In Goodbye to a River, John Graves writes exhaustively about the history of the Brazos River, pointing out places of significance to his readers as he paddles down a section of the river with his weenie dog in 1950’s Texas. He describes episodes where he climbs the banks of the river to explore a spot he remembers from his childhood, or to look for an old cabin that someone mentioned to him some time ago. And in the midst of this, he introduces the idea of going onto nature versus into it. He would say that going onto nature is more transactional: you put this in, you get this out. This is the thirty minute jog, head down on the trail, never looking up to notice the way the clouds are curling. Or it’s making a dramatic climb for the perfect photo on top of a mountain, forgetting to sit quietly and feel a certain sense of insignificance when you recognize just how small you are.

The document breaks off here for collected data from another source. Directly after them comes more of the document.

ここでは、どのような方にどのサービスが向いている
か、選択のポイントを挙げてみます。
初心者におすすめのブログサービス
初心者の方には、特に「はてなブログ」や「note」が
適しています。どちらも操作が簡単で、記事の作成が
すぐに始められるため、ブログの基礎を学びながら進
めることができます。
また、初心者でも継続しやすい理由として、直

Austin’s Barton Creek Greenbelt, because of how beautiful it is and how many activities it offers (mountain biking, hiking, climbing, swimming), is especially prone to this transactional sort of experience. Moreover, with the amount of people that visit the greenbelt on a nice day, it may be hard to find the solitude that nature requires to feel fully immersed. But the stillness is worth the search. We compiled this list of some of our favorite hammock spots so that you can “go into nature” the way John Graves wrote about it. There’s still plenty of time to swim with your friends at Twin Falls, but sometimes you need the restoration that only solitude in the trees can bring.

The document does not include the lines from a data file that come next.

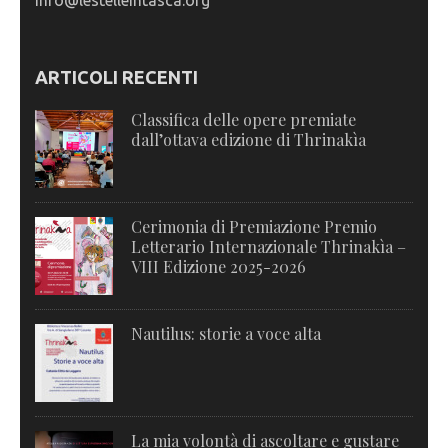
info@lestelleintasca.org
ARTICOLI RECENTI
Classifica delle opere premiate
dall’ottava edizione di Thrinakìa
Cerimonia di Premiazione Premio
Letterario Internazionale Thrinakìa –
VIII Edizione 2025-2026
Nautilus: storie a voce alta
La mia volontà di ascoltare e gustare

1. Nameless FallsJust upstream from Sculpture Falls, before you reach Hill of Life or Bench Falls, there are two places where the creek spills over huge limestone boulders, forming lesser, but still incredible falls. When the creek is full, as it is now, the roar of these falls provides the perfect white noise to dive into something by Thoreau or Cheryl Strayed. And while it can be inconvenient to access with the creek so full, the trail on the south side of the creek really lends itself to isolation. Because of the greenbelt access at Mopac and Loop 360, the trail on the north side has much heavier foot traffic with people anxious to see Twin and Sculpture Falls. If you want, you can still park along the road with everyone else, but take the pedestrian/cycling bridge to the other side, and walk down to find the trail. From there, the hike up to these two nameless falls is long, but rewarding. The sycamore trees here offer the perfect anchors for your hammock.
2. Bench Falls Overlook
If you’ve hiked all the way to these nameless falls and on the off chance find that someone has bested you for the perfect hammock spot, head to this overlook for a bird’s eye view of the creek. At the second of the two falls that you come to hiking against the flow of the creek, look for a thin, foot-beaten path opposite the opening in the trees to the falls. It takes some doing to follow this trail up, and caution is definitely advised, but if you stick to the easiest route, there should be no reason to climb any serious rock faces. Step up a few of the big rocks, and look for a trail to the left that leads out onto a limestone ledge. From here you can see the Hill of Life trail and Bench Falls, and the large cedar trees (ashe junipers) make for a perfect hammock spot.
3. Cairn Bridge
Sticking to this same stretch of trail on the south side of the creek, this next spot is much more of an adventure, but with some serious payoff. Just upstream from Sculpture Falls, look for a dry creek bed on the left. Maybe fifteen yards up the creek you’ll find a cave set high on your right, and this will tell you that you’re on the right path. The first time we discovered this place, we found the dry creek bed full of delicately balanced cairns that have since been toppled, presumably due to heavy rains. Still, you’ll likely find a few here and there, letting you know you’re on the right track to the mysterious cairn bridge. Heads up for this hike: there’s not an established trail here. Rather, you have to scramble your way through a creek bed full of rocks that are anxious to trip you up. Also, while we’ve named this odd structure a bridge, walking across it is not advised. Hang your hammock among the cedar trees and admire the quiet and beauty of this mysterious place.
4. Gus Fruh
This next spot isn’t hidden at all, and in fact, you’ve probably walked by it dozens of times. Maybe you’ve even climbed here. Still, it’s worth mentioning that Gus Fruh is an awesome spot to hang a hammock. There’s a certain slowness that climbing requires—a respect for the dangers of the wall and an intimate knowledge of routes often travelled—that seems to fit well into Graves’ definition of “going into nature.” Plus, a well placed hammock offers the perfect position to look up at the wall and watch some of Austin’s incredible climbers at work. Once you’ve seen some of the more advanced climbers on the wall, you’ll have a hard time denying how well they are attuned with this place.
5. Hidden Falls
We’re not giving this last spot away—at least not entirely. We believe the best way to find your favorite place on the Greenbelt is to stumble upon it by chance, which is exactly how we found this location and a few of the others. The pride you feel in discovering something new, even if you know someone has been there before you, is one of the most exhilarating feelings you’ll experience on the trail. There’s a fleeting notion of ownership that overwhelms you as you sit in these hidden places—not a selfish ownership, but rather a desire to steward these places well and make them last for years to come. We’re inviting you to take your Kammok to the most hidden and secluded places on your favorite trail. Find a path you’ve never taken before and see where it leads you. As for this spot, we’ll give you this much: it’s just off the trail somewhere near Bench Falls.